### Blok Teks
###
Namun, belakangan Soedirman jarang bertemu Novel dan keluarganya. "Sudah sekitar setahun ini kami tidak ada komunikasi lagi," tuturnya.

Soedirman malah mendapat laporan dari petugas keamanan setempat bahwa Novel tidak lagi tinggal di perumahan itu. Kini rumah Novel ditempati ibu dan adiknya.

Kemarin pukul 16.45 seorang perempuan setengah baya keluar dari rumah. Tapi, dia menolak difoto dan disorot kamera. Dia juga tidak bersedia menyebutkan identitasnya.

"Sampaikan saja ke masyarakat, Novel baik sekali terhadap keluarga, tidak mungkin dia menganiaya orang," ungkap perempuan berambut putih tersebut.

Dia juga mengatakan bahwa keluarga Novel sudah kenyang menghadapi ancaman. "Kami sudah biasa diteror. Novel berbuat baik, tapi banyak yang tidak suka," katanya.

Lantaran sering diteror dan diancam itu, rumah Novel terpaksa dipasangi tujuh kamera CCTV. Dua kamera di antaranya dipasang di dekat pintu gerbang dan sebuah di atas tembok samping. Rumah Novel termasuk asri dengan berbagai tanaman yang terawat baik.

Soedirman menambahkan, beberapa malam terakhir suasana di sekitar rumah Novel biasa-biasa saja. "Tidak benar kalau dibilang ada pengepungan. Memang ada orang-orang luar lewat, tapi tidak berhenti," ucapnya.
###
[Data Tercatat]

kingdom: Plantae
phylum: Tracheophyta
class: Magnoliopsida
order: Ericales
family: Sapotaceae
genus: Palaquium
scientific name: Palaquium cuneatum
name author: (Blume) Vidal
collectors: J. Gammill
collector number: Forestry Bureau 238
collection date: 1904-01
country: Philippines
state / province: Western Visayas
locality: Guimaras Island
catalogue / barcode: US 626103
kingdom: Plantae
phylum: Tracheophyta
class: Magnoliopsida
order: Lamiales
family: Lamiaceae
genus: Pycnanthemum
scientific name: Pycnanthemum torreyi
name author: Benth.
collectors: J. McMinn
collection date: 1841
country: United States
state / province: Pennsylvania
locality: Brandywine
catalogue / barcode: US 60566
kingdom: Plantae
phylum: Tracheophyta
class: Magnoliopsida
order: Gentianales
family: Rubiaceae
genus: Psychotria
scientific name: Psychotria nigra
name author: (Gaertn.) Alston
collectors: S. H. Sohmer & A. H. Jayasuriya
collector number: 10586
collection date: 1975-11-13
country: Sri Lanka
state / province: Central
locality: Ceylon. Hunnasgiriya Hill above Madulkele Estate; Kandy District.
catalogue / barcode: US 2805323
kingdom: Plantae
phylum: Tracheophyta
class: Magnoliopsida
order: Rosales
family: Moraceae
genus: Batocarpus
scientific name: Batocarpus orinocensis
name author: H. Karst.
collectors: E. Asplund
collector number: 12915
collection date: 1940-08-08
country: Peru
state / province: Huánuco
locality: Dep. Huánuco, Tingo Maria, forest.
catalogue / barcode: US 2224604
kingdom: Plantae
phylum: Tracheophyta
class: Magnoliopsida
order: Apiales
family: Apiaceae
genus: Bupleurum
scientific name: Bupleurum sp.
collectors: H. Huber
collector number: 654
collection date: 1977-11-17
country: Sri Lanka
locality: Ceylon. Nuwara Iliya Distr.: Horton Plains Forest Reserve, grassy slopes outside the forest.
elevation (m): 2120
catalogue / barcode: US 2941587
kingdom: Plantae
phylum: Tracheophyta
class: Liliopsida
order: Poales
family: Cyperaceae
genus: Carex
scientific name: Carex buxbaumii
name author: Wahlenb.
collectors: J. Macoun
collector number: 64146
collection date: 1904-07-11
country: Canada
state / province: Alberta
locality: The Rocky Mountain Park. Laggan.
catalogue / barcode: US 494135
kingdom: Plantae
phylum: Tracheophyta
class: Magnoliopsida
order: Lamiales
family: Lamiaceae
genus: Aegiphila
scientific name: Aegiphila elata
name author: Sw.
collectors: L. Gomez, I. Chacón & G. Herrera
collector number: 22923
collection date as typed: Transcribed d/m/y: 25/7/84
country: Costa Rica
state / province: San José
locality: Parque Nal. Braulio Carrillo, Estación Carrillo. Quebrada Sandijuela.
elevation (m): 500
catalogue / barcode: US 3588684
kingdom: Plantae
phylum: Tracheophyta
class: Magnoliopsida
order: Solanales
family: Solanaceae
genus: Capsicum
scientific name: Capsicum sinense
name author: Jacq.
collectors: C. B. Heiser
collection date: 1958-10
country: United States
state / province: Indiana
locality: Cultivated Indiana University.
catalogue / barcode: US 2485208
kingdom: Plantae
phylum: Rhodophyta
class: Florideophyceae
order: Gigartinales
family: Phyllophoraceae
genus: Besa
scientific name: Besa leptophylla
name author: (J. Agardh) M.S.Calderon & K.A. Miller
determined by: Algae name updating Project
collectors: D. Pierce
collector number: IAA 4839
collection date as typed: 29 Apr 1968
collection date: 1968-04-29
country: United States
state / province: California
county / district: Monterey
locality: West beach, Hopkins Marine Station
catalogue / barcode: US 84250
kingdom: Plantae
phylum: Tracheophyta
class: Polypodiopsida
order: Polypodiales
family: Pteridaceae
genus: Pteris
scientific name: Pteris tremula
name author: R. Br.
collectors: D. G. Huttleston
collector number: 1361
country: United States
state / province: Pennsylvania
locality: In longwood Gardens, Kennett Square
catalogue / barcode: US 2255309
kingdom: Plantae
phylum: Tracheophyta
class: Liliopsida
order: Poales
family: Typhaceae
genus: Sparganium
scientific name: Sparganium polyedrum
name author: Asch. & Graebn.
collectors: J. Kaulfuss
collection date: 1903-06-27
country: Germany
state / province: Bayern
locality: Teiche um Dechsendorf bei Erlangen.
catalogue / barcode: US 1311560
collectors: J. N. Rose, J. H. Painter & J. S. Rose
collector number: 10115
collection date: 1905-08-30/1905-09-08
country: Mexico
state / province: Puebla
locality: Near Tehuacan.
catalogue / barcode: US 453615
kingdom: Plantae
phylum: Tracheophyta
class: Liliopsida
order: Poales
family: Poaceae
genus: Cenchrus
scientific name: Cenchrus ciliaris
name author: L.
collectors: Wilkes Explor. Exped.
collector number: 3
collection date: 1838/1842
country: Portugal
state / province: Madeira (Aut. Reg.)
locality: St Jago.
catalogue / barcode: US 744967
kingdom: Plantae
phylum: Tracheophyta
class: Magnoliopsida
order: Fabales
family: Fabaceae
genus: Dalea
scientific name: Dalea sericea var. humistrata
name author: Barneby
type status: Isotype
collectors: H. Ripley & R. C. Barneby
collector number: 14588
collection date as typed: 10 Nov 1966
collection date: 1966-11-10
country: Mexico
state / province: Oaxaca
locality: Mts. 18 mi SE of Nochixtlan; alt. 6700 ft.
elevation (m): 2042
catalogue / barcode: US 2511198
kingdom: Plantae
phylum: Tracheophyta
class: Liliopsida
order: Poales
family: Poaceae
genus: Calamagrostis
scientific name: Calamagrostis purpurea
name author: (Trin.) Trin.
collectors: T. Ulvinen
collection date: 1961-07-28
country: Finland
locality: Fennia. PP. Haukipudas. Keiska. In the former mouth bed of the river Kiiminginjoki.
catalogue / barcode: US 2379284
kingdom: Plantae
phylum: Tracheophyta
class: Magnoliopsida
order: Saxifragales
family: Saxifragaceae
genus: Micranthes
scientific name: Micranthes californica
###
### Daftar Tugas
1: Jawablah pertanyaan berikut berdasarkan teks tentang rumah Novel.
(a) Berapa jumlah kamera CCTV yang dipasang di rumah Novel?
(b) Pukul berapa seorang perempuan setengah baya keluar dari rumah itu kemarin?
(c) Menurut Soedirman, sudah berapa lama ia tidak berkomunikasi dengan Novel?
2: Kutip bagian teks tentang rumah Novel yang dimulai dari "Soedirman malah mendapat" dan berakhir pada "berambut putih tersebut.".
Gunakan hanya teks tersebut sebagai sumber jawaban.

### Jawaban Tugas
1:
(a) Tujuh kamera.
(b) Pukul 16.45.
(c) Sekitar setahun.

2:
Soedirman malah mendapat laporan dari petugas keamanan setempat bahwa Novel tidak lagi tinggal di perumahan itu. Kini rumah Novel ditempati ibu dan adiknya.

Kemarin pukul 16.45 seorang perempuan setengah baya keluar dari rumah. Tapi, dia menolak difoto dan disorot kamera. Dia juga tidak bersedia menyebutkan identitasnya.

"Sampaikan saja ke masyarakat, Novel baik sekali terhadap keluarga, tidak mungkin dia menganiaya orang," ungkap perempuan berambut putih tersebut.